反应物全Ac葡萄糖III-1的制备参考文献方法Albert A.Lee,Yi-Chen S.Chen,Tsung-Shing Andrew Wang et al.Angew.Chem.2016,55,12338–12342。
2、化合物II-2的制备:
将全Bz保护的葡萄糖溴苷III-2(1.34g,2.04mmol)和邻碘苯酚(672mg,3.06mmol)溶解在干燥的甲苯(16mL)中加入Ag2CO3(672mg,2.46mmol)。加热回流6小时后,点板监控反应完全,降至室温,垫上硅藻土过滤,用乙酸乙酯冲洗后旋干滤液,装入层析柱,用(PE/EA=10:1)过柱得到白色固体化合物II-2(1.48g,91%):[α]28 D=+32°(c=0.96,CHCl3);1H NMR(400MHz,CDCl3)δ8.05(dd,J=1.2,8.4Hz,2H),7.98-7.93(m,4H),7.88(dd,J=1.6,8.8Hz,2H),7.69(dd,J=1.6,8.0Hz,1H),7.60-7.29(m,12H),7.18(dd,J=1.6,8.4Hz,1H),7.08-7.04(m,1H),6.77-6.73(m,1H),6.03(t,J=9.2Hz,1H),5.96(dd,J=7.2,9.2Hz,1H),5.77(t,J=9.2Hz,1H),5.39(d,J=7.2Hz,1H),4.72(dd,J=2.8,12.0Hz,1H),4.57(dd,J=6.8,12.4Hz,1H),4.37-4.32(m,1H),13C NMR(100MHz,CDCl3)δ166.0,165.8,165.2,165.0,155.9,139.6,133.6,133.4,133.3,133.2,130.0,129.9,129.8(2C),129.5(2C),129.3,128.7,128.6,128.5,128.4(3C),128.3,125.1,116.8,100.1,87.3,72.8(2C),71.3,69.6,63.1;HRMS(ESI)calcd for C40H31IO10Na[M+Na]+821.0854,found 821.0834.

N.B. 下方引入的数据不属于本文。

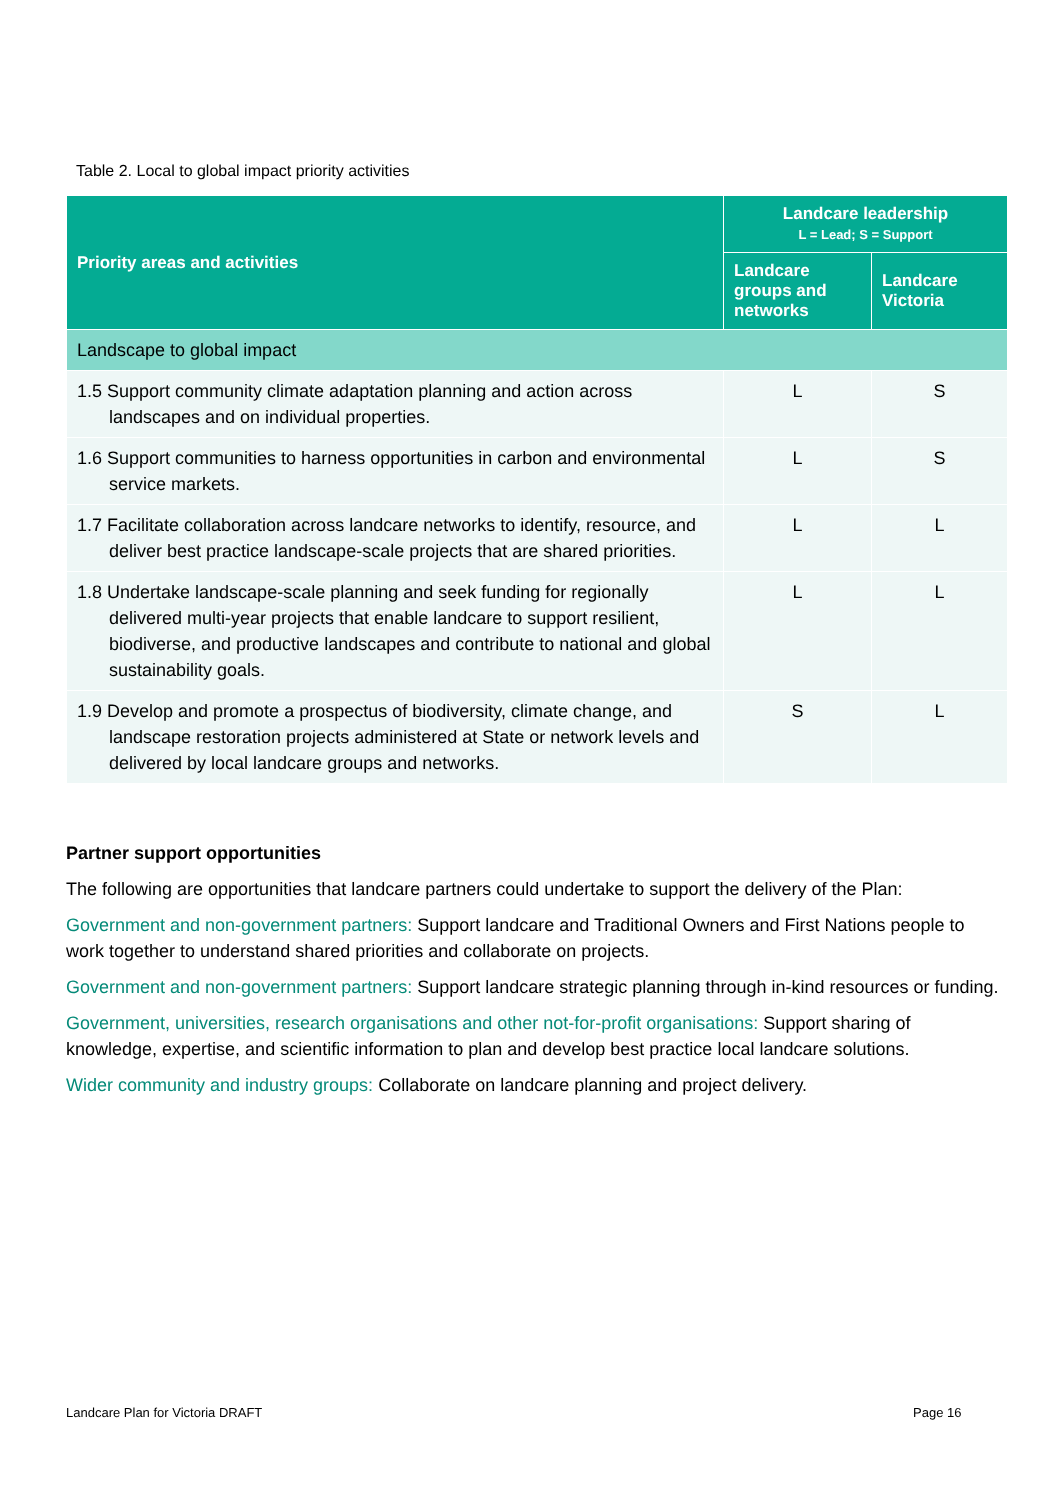Table 2. Local to global impact priority activities
| Priority areas and activities | Landcare leadership L = Lead; S = Support | |
| --- | --- | --- |
| | Landcare groups and networks | Landcare Victoria |
| Landscape to global impact | | |
| 1.5 Support community climate adaptation planning and action across landscapes and on individual properties. | L | S |
| 1.6 Support communities to harness opportunities in carbon and environmental service markets. | L | S |
| 1.7 Facilitate collaboration across landcare networks to identify, resource, and deliver best practice landscape-scale projects that are shared priorities. | L | L |
| 1.8 Undertake landscape-scale planning and seek funding for regionally delivered multi-year projects that enable landcare to support resilient, biodiverse, and productive landscapes and contribute to national and global sustainability goals. | L | L |
| 1.9 Develop and promote a prospectus of biodiversity, climate change, and landscape restoration projects administered at State or network levels and delivered by local landcare groups and networks. | S | L |
Partner support opportunities
The following are opportunities that landcare partners could undertake to support the delivery of the Plan:
Government and non-government partners: Support landcare and Traditional Owners and First Nations people to work together to understand shared priorities and collaborate on projects.
Government and non-government partners: Support landcare strategic planning through in-kind resources or funding.
Government, universities, research organisations and other not-for-profit organisations: Support sharing of knowledge, expertise, and scientific information to plan and develop best practice local landcare solutions.
Wider community and industry groups: Collaborate on landcare planning and project delivery.
Landcare Plan for Victoria DRAFT
Page 16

反应物全Bz葡萄糖溴苷III-2的制备参考文献:Manishkumar A.Chaube,VikramA.Sarpe,Santanu Jana and Suvarn S.Kulkarni.Org.Biomol.Chem.,2016,14,5595-5598。
3、化合物II-3的制备:
在氮气保护的反应体系中将2-氨基葡萄糖溴苷(440mg,0.883mmol)和邻碘苯酚(633.6mg,2.88mmol)溶解在活化分子筛(500mg)干燥的DCM(3.5mL)中,在冰水浴下加入AgOTf(251mg,0.972mmol)。升温至室温反应4小时。再降温到0℃后缓慢加入Et3N萃灭反应,垫上硅藻土过滤,用乙酸乙酯冲洗。旋干滤液后上样装层析柱,用(PE/EA=2:1)过柱得到白色固体化合物II-3(427mg,76%)。[α]28 D=+51°(c=1.0,CHCl3);1H NMR(400MHz,CDCl3)δ7.86-7.83(m,2H),7.74(dd,J=3.2,5.6Hz,2H),7.61(dd,J=1.6,8.0Hz,1H),7.28-7.24(m,1H),7.19(dd,J=1.6,8.4Hz,1H),6.78(td,J =1.6,7.6Hz,1H),5.94-5.89(m,2H),5.32(dd,J=9.2,10.4Hz,1H),4.75(dd,J=8.4,10.4Hz,1H),4.41(dd,J=5.6,12.0Hz,1H),4.30(dd,J=2.4,12.0Hz,1H),4.12-4.08(m,1H),2.14(s,3H),2.07(s,3H),1.91(s,3H);13C NMR(100MHz,CDCl3)δ170.5,170.0,169.4,155.7,139.3,134.4,131.6,129.6,125.1,123.6,116.3,97.5,86.9,72.2,70.4,68.8,62.0,54.2,20.7,20.6,20.4;HRMS(ESI)calcd for C26H24INO10Na[M+Na]+660.0337,found660.0341.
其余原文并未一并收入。